Aucun coût moyen fiable, propre aux hôtels économiques français ou aux deux étoiles marseillais, ne permet de résumer ce budget en un chiffre honnête. De même, aucun pourcentage universel d’économies ne peut être promis. Les gains dépendent de l’état du bâtiment, de la performance des équipements thermiques, des réglages, du taux d’occupation, des usages du personnel, du climat et de la capacité de l’hôtel à suivre réellement son installation.
C’est moins vendeur qu’un tableau de rentabilité automatique. C’est aussi la seule façon adulte de procéder.
La méthode raisonnable avant de signer
L’hôtelier qui envisage la domotique ne doit pas commencer par demander « combien vais-je économiser? » à un fournisseur qui n’a jamais vu son local technique. Il devrait plutôt organiser le projet dans cet ordre:
1. Observer les consommations existantes. Relever les factures, les périodes de pointe, les écarts saisonniers et les chambres qui génèrent des plaintes de confort. Sans point de départ, toute promesse de gain est une mise en scène.
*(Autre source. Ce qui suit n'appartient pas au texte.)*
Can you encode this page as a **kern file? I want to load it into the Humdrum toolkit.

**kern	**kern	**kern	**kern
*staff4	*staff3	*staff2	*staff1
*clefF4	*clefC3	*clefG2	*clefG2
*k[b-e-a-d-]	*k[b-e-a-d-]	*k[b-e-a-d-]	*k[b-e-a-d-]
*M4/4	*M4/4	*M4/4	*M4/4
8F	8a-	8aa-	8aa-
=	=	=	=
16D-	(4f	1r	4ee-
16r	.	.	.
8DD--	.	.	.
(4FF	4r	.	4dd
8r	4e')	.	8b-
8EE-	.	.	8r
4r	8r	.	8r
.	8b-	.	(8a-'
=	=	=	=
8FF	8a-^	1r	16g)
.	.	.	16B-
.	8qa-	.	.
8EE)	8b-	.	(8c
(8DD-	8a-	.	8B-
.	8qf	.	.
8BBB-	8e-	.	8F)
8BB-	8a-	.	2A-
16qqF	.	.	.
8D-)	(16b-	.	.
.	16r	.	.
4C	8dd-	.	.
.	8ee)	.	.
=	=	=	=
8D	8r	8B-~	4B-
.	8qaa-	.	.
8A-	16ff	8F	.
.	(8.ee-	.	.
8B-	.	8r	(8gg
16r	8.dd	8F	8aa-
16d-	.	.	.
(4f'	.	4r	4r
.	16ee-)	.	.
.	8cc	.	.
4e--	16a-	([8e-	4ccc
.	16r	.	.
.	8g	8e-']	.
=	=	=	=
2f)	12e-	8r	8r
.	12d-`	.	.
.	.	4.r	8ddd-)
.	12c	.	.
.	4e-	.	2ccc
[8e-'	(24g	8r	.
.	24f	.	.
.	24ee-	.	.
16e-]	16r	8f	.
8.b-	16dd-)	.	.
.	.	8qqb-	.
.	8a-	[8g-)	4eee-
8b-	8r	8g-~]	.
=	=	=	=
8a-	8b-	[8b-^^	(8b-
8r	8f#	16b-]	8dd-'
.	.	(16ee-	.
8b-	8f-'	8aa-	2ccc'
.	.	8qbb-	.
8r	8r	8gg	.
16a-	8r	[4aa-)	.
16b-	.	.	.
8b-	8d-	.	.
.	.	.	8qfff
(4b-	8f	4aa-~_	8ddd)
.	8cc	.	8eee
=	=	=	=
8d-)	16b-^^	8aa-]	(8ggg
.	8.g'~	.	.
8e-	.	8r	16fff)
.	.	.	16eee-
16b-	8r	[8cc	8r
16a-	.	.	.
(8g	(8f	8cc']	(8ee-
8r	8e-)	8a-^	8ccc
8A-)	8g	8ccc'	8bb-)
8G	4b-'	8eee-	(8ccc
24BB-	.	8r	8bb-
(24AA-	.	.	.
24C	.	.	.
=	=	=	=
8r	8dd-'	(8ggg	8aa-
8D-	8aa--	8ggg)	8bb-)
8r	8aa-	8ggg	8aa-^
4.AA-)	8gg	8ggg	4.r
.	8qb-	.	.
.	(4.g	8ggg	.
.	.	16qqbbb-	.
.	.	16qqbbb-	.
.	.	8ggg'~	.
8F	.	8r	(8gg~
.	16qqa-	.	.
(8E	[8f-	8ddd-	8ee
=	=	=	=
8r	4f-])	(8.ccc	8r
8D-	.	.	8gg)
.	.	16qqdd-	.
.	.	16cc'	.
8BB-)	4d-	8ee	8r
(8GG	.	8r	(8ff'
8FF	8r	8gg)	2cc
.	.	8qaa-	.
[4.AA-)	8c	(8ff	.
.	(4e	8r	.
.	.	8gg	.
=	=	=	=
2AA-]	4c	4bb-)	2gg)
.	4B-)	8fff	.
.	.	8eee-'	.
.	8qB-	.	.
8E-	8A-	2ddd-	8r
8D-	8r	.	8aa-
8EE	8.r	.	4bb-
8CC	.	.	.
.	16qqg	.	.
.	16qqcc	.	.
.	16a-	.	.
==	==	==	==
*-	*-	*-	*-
2. Identifier les défauts structurels. Une fenêtre qui ferme mal, une unité de climatisation encrassée ou une isolation déficiente ne se corrigent pas par paramétrage.
3. Choisir un périmètre limité mais cohérent. Tester la régulation de quelques chambres comparables peut être plus instructif qu’un déploiement précipité sur tout l’établissement.
4. Exiger un devis détaillé et interopérable. Le matériel doit pouvoir dialoguer avec l’existant, ou au moins ne pas enfermer l’hôtel dans un écosystème opaque.
5. Prévoir le quotidien. Qui reçoit les alertes? Qui change les piles? Qui appelle le prestataire? Qui sait reprendre la main à 23 h 30? Ces questions doivent être résolues avant, pas après le premier incident.
La rentabilité d’un système ne s’épuise pas dans la ligne « économies d’énergie ». Une équipe qui évite des déplacements inutiles, une chambre mieux préparée, moins d’incidents liés à la climatisation ou aux accès: tout cela a une valeur opérationnelle. Mais cette valeur disparaît dès que l’outil crée des tickets, des mots de passe perdus, des abonnements imprévus et des procédures incompréhensibles.
Une technologie de second plan — mais un choix de premier ordre
La domotique hôtelière mérite sa place dans un hôtel deux étoiles, à une condition: rester au service d’un projet d’hospitalité cohérent. À Marseille, où le confort thermique peut devenir un sujet très concret plusieurs mois par an, une régulation bien pensée est plus défendable qu’une énième opération de design cosmétique. Elle peut réduire les dépenses inutiles, stabiliser l’expérience en chambre et donner à l’exploitation une lecture plus fine de ses équipements.
Mais elle ne doit pas devenir un décor technologique. Le client ne réserve pas une chambre pour admirer la sophistication d’un capteur de présence. Il réserve pour dormir correctement, se connecter sans difficulté, être accueilli sans friction et trouver une température supportable sans devoir négocier avec une interface.
Le bon hôtel économique connecté ne proclame pas qu’il est intelligent. Il l’est dans ses choix: peu d’équipements, mais les bons; un réseau sécurisé; des scénarios simples; une maintenance assumée; et, avant tout, un bâtiment dont la promesse de confort ne s’effondre pas dès que la température extérieure monte ou que la première fenêtre s’ouvre.